Is an Obsession with Nutrition an Eating Disorder?

Experts are working toward diagnostic criteria for orthorexia nervosa, the 'healthy eating disorder.'

Meal prep

Meal prep photo via istock.com/Beno

In a 1997 article in Yoga Journal, Dr. Steven Bratman introduced a new term to the nutrition lexicon: orthorexia nervosa. He defined it as “a fixation on eating proper food,” to the point that healthy eating becomes paramount, and straying from it causes great shame and anxiety.

Though orthorexia is still not a clinically diagnosable eating disorder, today it’s a real topic of discussion in the nutrition world. On Monday, a session at the Food and Nutrition Conference and Expo, in Boston from October 15 through 18, addressed orthorexia, and potential criteria for its definition and diagnosis.

Bratman—who admits he coined the term somewhat flippantly back in the ’90s—led the session, and discussed the proposed diagnostic criteria set forth in a 2015 Eating Behaviors article he coauthored. He emphasized that the condition is primarily motivated by ideals of health and purity, not thinness, and that healthy eating only becomes a problem when it turns obsessive.

For someone to have orthorexia, Bratman said, he or she would have to show compulsive behavior and mental preoccupation related to healthy eating; fear disease and/or feel impure, and experience shame or anxiety, upon violating his or her nutrition ideals; and escalate dietary restriction over time, though not in a way motivated by weight loss. In addition, the condition would have to negatively affect the sufferer’s life, through malnutrition, impairment of social or professional activity, or damaged self-worth.

Bratman also discussed potential risk factors for developing orthorexia, including growing up with health-obsessed parents, having a medical or digestive condition that necessitates a restrictive diet, intense fear of disease, or an overall perfectionist or obsessive personality.
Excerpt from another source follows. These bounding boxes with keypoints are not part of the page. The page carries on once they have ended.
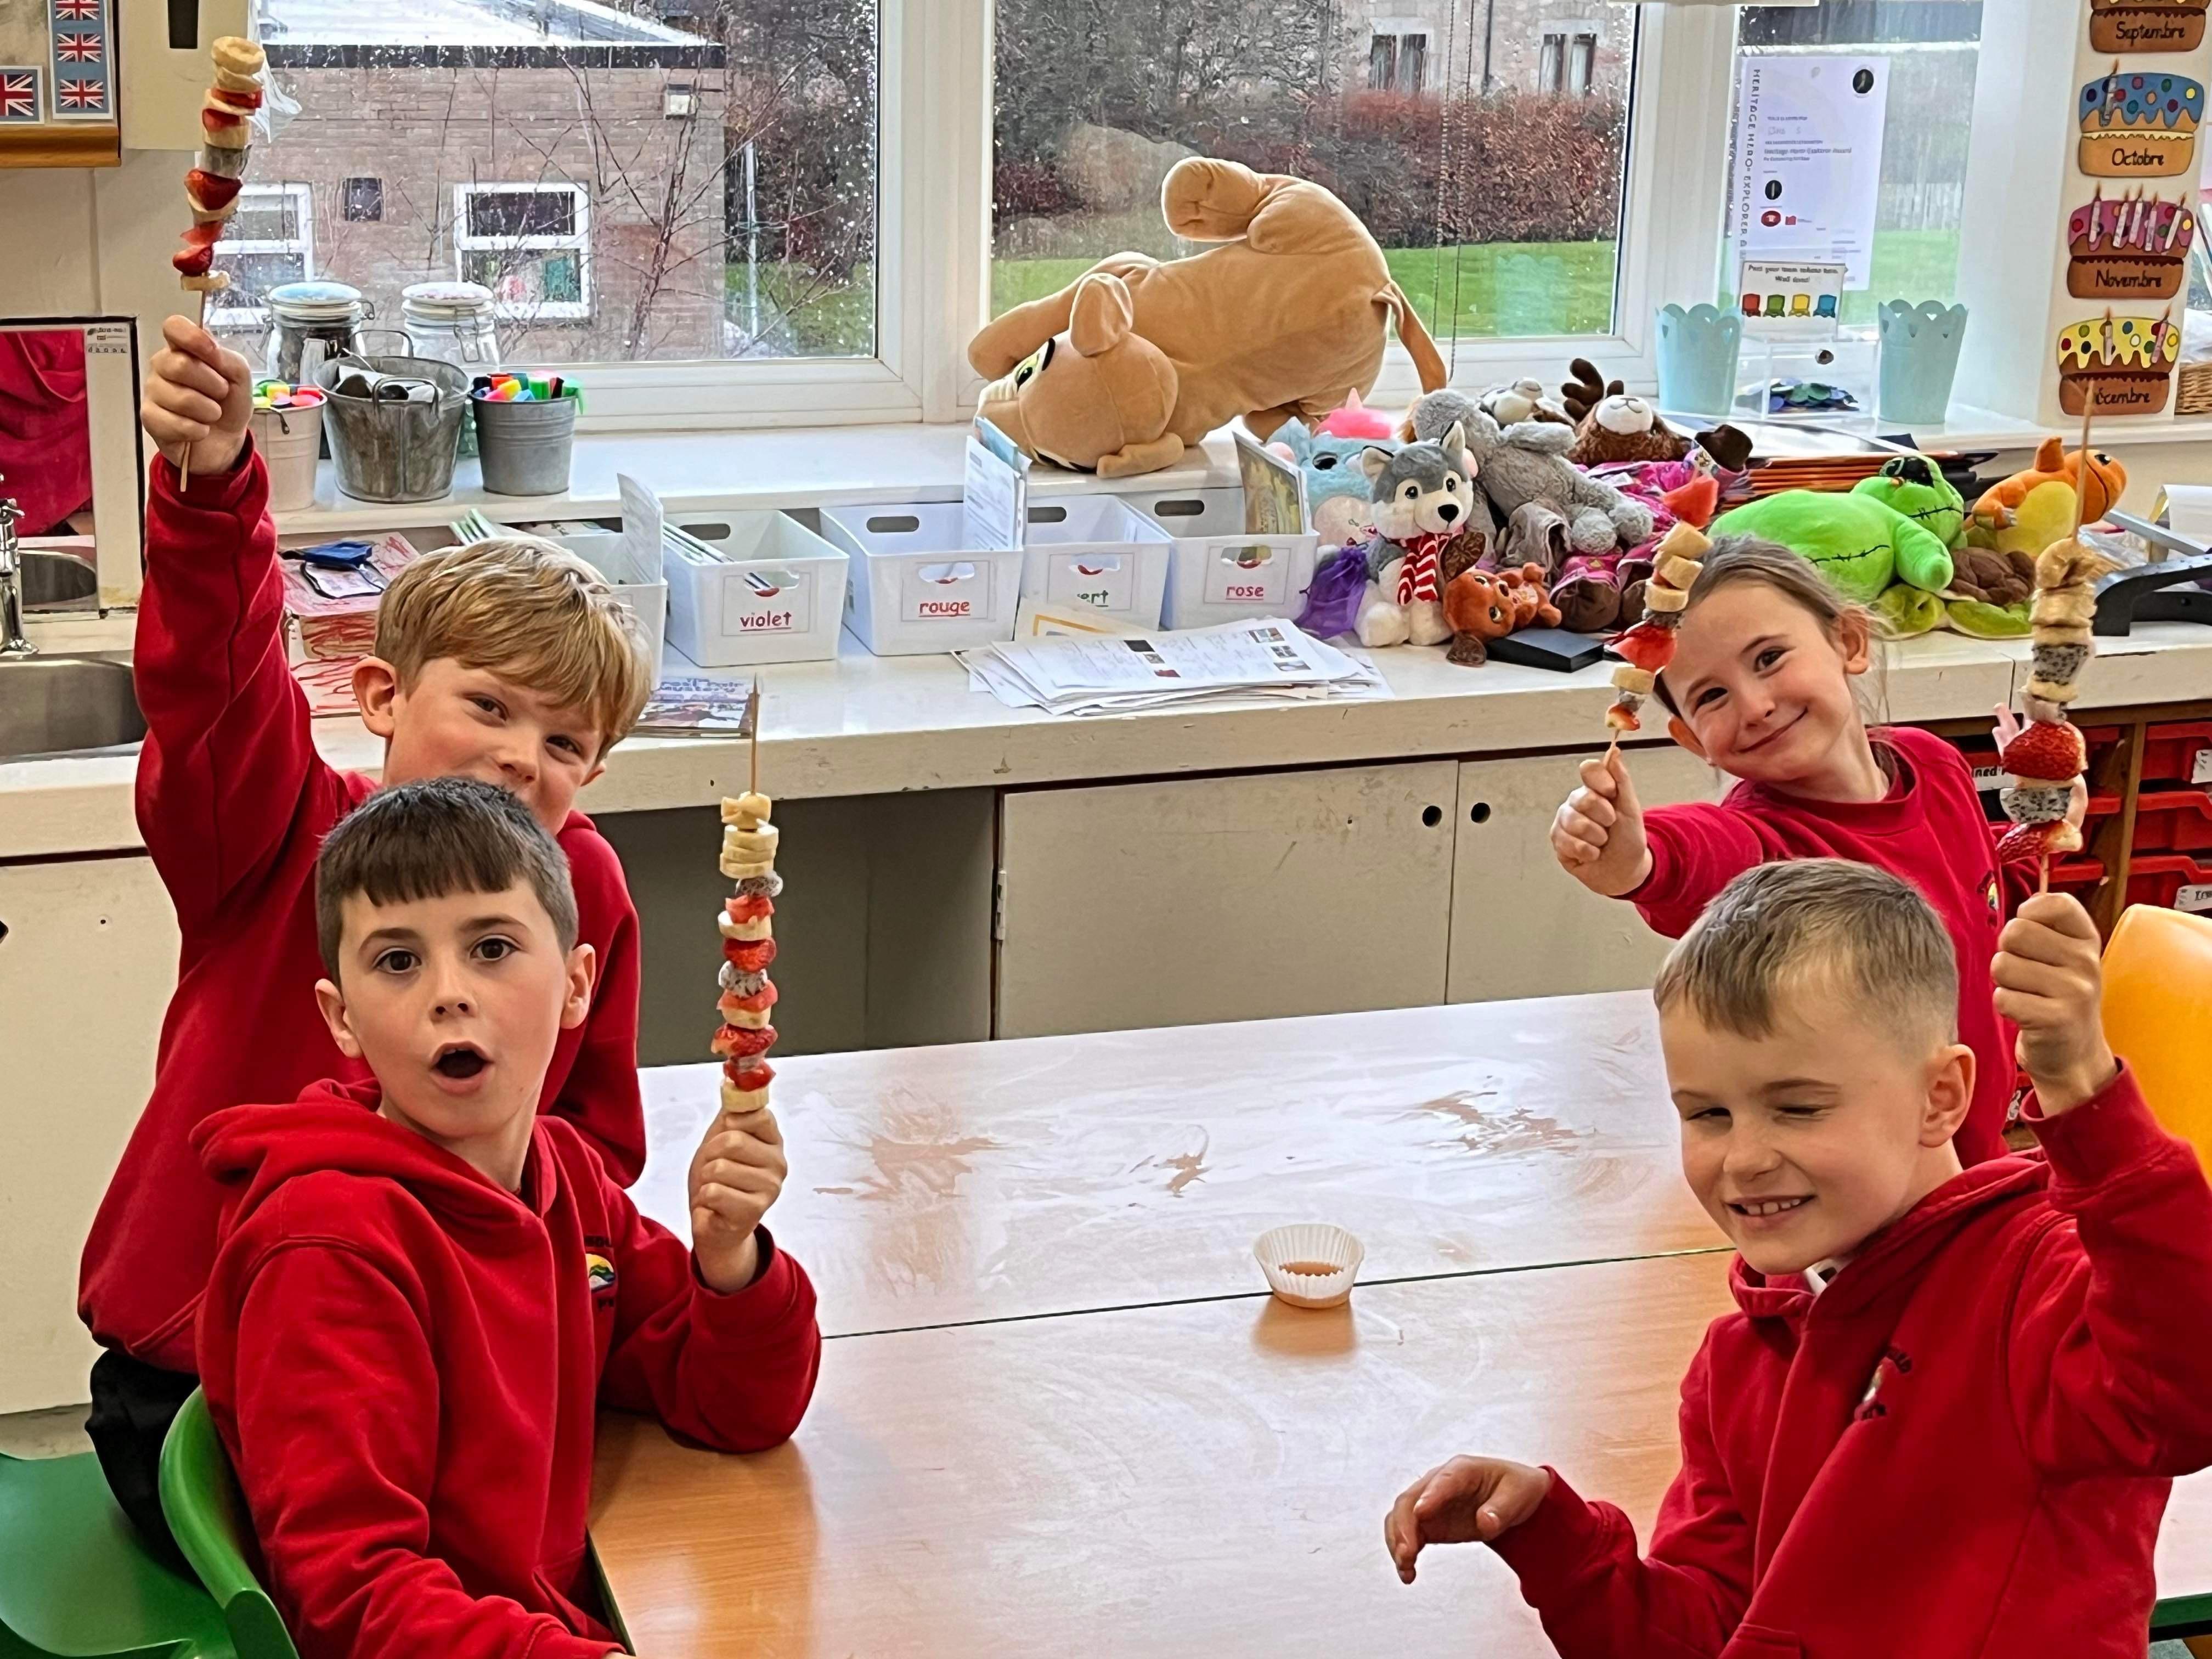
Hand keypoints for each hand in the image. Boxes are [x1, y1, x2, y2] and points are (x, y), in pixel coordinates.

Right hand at [141, 315, 253, 476]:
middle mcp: (164, 366)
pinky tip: (198, 429)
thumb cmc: (230, 404)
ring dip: (207, 411)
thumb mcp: (240, 377)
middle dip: (212, 385)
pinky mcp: (150, 418)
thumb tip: (208, 345)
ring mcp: (153, 391)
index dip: (192, 337)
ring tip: (210, 414)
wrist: (227, 441)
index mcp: (184, 349)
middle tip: (220, 394)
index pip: (174, 327)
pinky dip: (197, 430)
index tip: (211, 352)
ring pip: (180, 398)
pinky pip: (175, 423)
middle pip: (179, 365)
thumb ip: (226, 357)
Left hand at [687, 1107, 787, 1292]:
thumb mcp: (722, 1138)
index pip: (758, 1114)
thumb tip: (733, 1079)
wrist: (714, 1224)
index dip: (732, 1122)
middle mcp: (778, 1163)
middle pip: (732, 1140)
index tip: (727, 1132)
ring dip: (705, 1179)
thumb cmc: (719, 1179)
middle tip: (714, 1169)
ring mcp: (769, 1189)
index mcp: (773, 1141)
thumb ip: (731, 1111)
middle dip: (709, 1155)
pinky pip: (714, 1192)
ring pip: (719, 1168)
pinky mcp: (754, 1211)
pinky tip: (714, 1206)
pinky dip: (705, 1199)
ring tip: (714, 1189)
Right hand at [1385, 1457, 1551, 1582]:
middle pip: (1411, 1499)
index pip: (1444, 1480)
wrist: (1511, 1497)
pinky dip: (1402, 1550)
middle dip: (1404, 1526)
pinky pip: (1407, 1532)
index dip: (1431, 1496)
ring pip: (1402, 1516)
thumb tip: (1484, 1523)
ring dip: (1398, 1540)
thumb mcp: (1519, 1496)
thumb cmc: (1515, 1489)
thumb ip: (1501, 1510)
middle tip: (1407, 1554)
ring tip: (1405, 1567)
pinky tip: (1407, 1572)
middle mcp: (1439, 1482)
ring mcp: (1430, 1501)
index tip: (1420, 1514)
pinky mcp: (1428, 1521)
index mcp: (1463, 1470)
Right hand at [1551, 749, 1652, 896]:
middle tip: (1610, 825)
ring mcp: (1564, 821)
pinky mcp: (1558, 841)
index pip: (1589, 769)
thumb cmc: (1628, 840)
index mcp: (1594, 789)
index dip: (1602, 782)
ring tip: (1601, 843)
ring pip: (1575, 823)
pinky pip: (1568, 842)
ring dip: (1596, 838)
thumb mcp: (1631, 809)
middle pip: (1583, 798)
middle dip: (1604, 817)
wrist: (1625, 871)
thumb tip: (1614, 752)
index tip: (1613, 794)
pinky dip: (1587, 852)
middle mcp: (1576, 802)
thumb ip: (1622, 780)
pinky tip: (1592, 854)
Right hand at [1990, 707, 2088, 830]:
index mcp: (2057, 774)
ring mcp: (2027, 773)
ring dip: (2008, 727)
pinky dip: (2002, 744)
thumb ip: (2078, 792)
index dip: (2046, 728)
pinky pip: (2008, 757)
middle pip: (2031, 739)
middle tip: (2020, 704)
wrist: (2048, 838)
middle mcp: (2041, 769)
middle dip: (2023, 720)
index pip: (2050, 745)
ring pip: (2017, 745)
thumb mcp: (2077, 804)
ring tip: (2001, 711)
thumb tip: (2076, 778)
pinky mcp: (2017, 780)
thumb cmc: (2064, 825)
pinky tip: (1996, 733)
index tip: (2043, 714)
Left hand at [1993, 893, 2116, 1115]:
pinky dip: (2005, 1006)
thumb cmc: (2056, 994)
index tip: (2030, 938)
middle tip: (2023, 973)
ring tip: (2026, 994)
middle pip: (2014, 932)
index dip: (2027, 915)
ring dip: (2004, 982)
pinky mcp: (2056, 1019)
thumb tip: (2023, 907)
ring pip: (2003, 965)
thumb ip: (2044, 925)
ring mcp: (2075, 991)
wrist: (2074, 1052)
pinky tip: (2026, 1013)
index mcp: (2087, 938)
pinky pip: (2003, 998)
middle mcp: (2086, 961)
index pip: (2053, 903)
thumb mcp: (2062, 954)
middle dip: (2007, 952)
It may also be accompanied by excessive exercise habits.

As Bratman and others—he was joined at the session by local dietitian Marci Evans, and eating disorders expert Jessica Setnick—work toward official diagnostic criteria, orthorexia is gaining prominence in the nutrition world. Still, it will likely take quite a bit more time and research for it to enter the annals of conventional medicine—if it ever does at all.